La Belle Jeanneton se lava les mains. De ses doigts, les doubles louis d’or et les quadruples d’Espagne tombèrent par douzaines.

— « Belle Jeanneton, je suis amoureux fou de toi. Veux-tu de moi pour mari ?

— Fils du Roi de France, pour me marier, il faut le consentement de mes deux frères.

— Malheur ! Tes deux frères gisent dans un cachot noir, rongés des vers et des rats.

— Fils du roi de France, mène-moi dans le cachot noir. »

Le Fils du roi de France obéit. Alors, la Belle Jeanneton toucha ses deux frères avec la fleur rouge, avec la fleur de mer qui ressuscite les morts. Aussitôt, la fleur se flétrit ; mais les deux frères se relevèrent, forts et hardis.

— « Mes frères, voulez-vous du Fils du Roi de France pour mon mari ?

— Petite sœur, nous le voulons. »

Ce même jour, le Fils du Roi de France épousa la Belle Jeanneton. Ils vécurent longtemps heureux[3].

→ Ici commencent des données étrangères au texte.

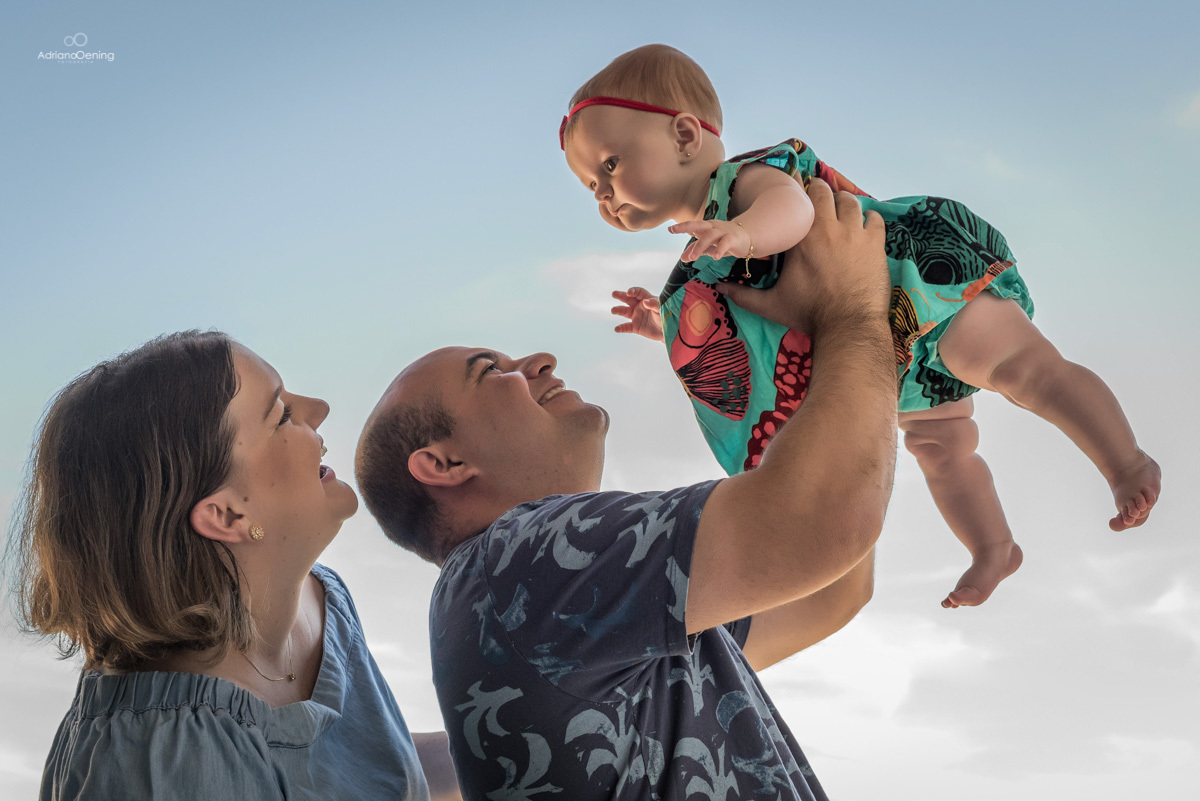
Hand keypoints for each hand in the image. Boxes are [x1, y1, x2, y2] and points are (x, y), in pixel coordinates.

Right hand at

  1. En gascon, cela forme deux vers :

    Drac, tiro la cadeno,
    Dens la mar m’ameno.

    J’ai observé que Mademoiselle Victorine Sant, la jeune fille, de qui je tiens ce conte, dit constamment mar, qui est le mot provençal et languedocien, et non ma, qui est le terme gascon. Mademoiselle Sant est de Sarrant (Gers), sur les confins du Languedoc et du Bas-Quercy.

  2. En gascon, cela forme quatre vers :

    Lou Drac m’a panado.
    P’ou pè gauch m’a estacado
    Damb’uo cadeno daurado.
    Douman que serèi tournado.

  3. Dicté par Mademoiselle Victorine Sant, de Sarrant (Gers), âgée de vingt ans, et pourvue de l’instruction primaire.